Concordo com a cabeça, sem saber o que dizer.
— Acredita que Ana McRae e Lisa Moore sejam as assassinas da vítima?
— Não — respondo, firme.
Inúmeras vezes presente nessa mesma cadeira me ensinaram uma coisa: mesmo que tenha dúvida de seu depoimento, jamais demonstre isso.
— Mesmo tendo visto as duas em situação extremamente incriminadora?
— Conheci Evangeline o suficiente para acreditar que ela seria capaz de armar a própria morte.
— Está afirmando que a senhorita Leblanc arquitetou a própria morte para acusar Lisa e Ana?
— Estou afirmando que Evangeline Leblanc tinha sérios problemas mentais, não que eu soubesse de algum diagnóstico médico, mas a família deve ter mais informações do que eu — argumento, batendo a perna no chão freneticamente.
— Sobre o desaparecimento de Tom Fields, o que sabe sobre isso?
— Tudo o que sei é que Tom estava investigando o possível envolvimento de Evangeline nos assassinatos que aconteceram. Ele deve ter descoberto algo e ela deve ter o matado, depois sumido com o corpo.
Os dois policiais trocam olhares com o detetive, que fecha a câmera onde gravou tudo o que falei. Ele se levanta e eu faço o mesmo.

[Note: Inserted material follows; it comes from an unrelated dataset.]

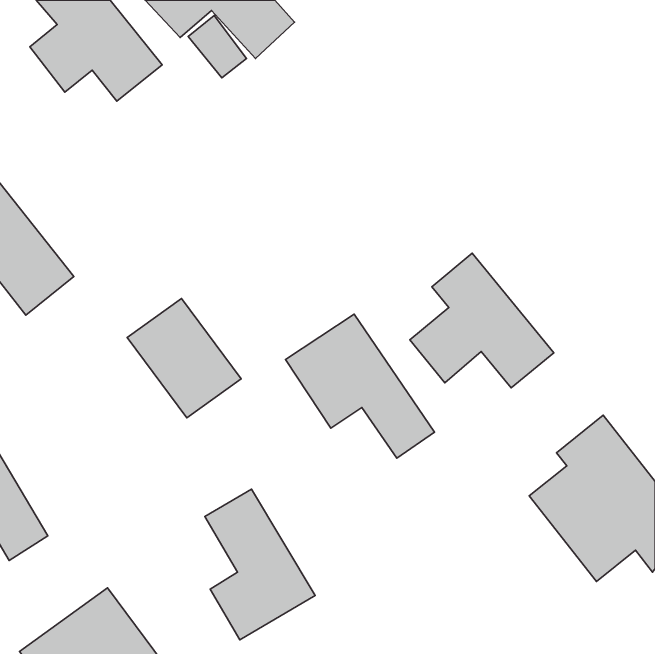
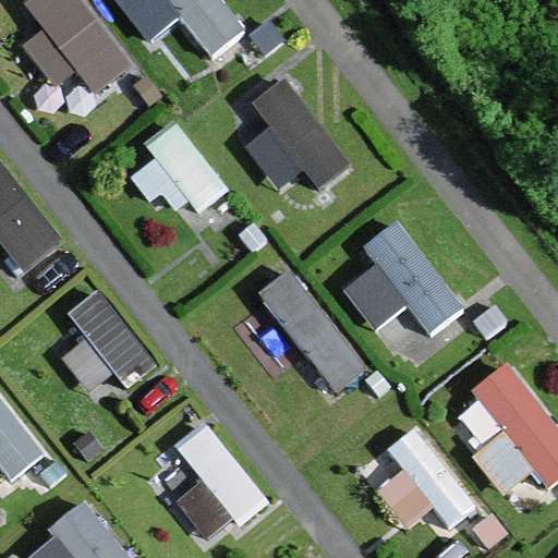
building: none -> [244,78,350,189]
building: none -> [128,130,220,222]
building: [127,298,241,418] -> [51,289,147,389]
building: none -> [359,422,477,534]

— Terminamos por aqui, mas peço que não vá embora ainda.
Concordo com a cabeça, saindo da sala o mais rápido que consigo e vendo Zayn passar por mim. Com certeza o próximo interrogado. Antes que ele entre na sala que acabei de sair, seguro em seu braço.
— Se você sabe de algo, acho melhor contar antes que a verdade apareça.
Ele abaixa a cabeça e segue sala a dentro. Sento-me em uma das cadeiras, tentando entender como tudo chegou a esse nível e vejo Flynn encolhido perto do bebedouro. Decido fazer companhia para ele, que está completamente perdido, o que não era para menos já que perdeu a irmã e o garoto que gostava no mesmo dia.
Sento-me no chão ao seu lado, sem me importar com a sujeira e ele ergue a cabeça, que estava enterrada nos braços.
— Sinto muito pelas suas perdas.
— Sente mesmo? — Ele questiona, com desdém.
Franzo a testa, respirando fundo.
— Você e toda aquela escola odiavam a minha irmã. Sei muito bem que ela não era nenhuma santa, mas não merecia morrer daquela forma.
— Olha, cara, eu sei o que você está sentindo — murmuro, suspirando. — Perdi meu pai e meu irmão no mesmo dia. Meu pai era um desgraçado de merda e meu irmão um homem bom. Mesmo que meu pai tenha feito o que fez, senti o impacto de sua perda. O que quero que você entenda é que a culpa não é nossa. Não escolhemos nossa família e nem somos os responsáveis pelas decisões de quem amamos, mas infelizmente somos os mais afetados pelas suas consequências.
Flynn balança a cabeça positivamente, com o rosto molhado e eu o puxo para um abraço, que aceita de bom grado. Ele é um bom garoto e não deveria estar passando por tudo isso, na verdade, ninguém deveria passar por isso sendo tão jovem.
— Eu só queria que tudo tivesse sido diferente. — Ele soluça.
— Eu também...
A verdade é que nada na vida é fácil e as coisas que vem fácil, também vão fácil. Vivendo um dia de cada vez, ainda me pergunto qual é o propósito de tudo isso. Por que somos atirados nesta merda de mundo sem nenhum manual de instruções? Sem avisos do que nos aguarda?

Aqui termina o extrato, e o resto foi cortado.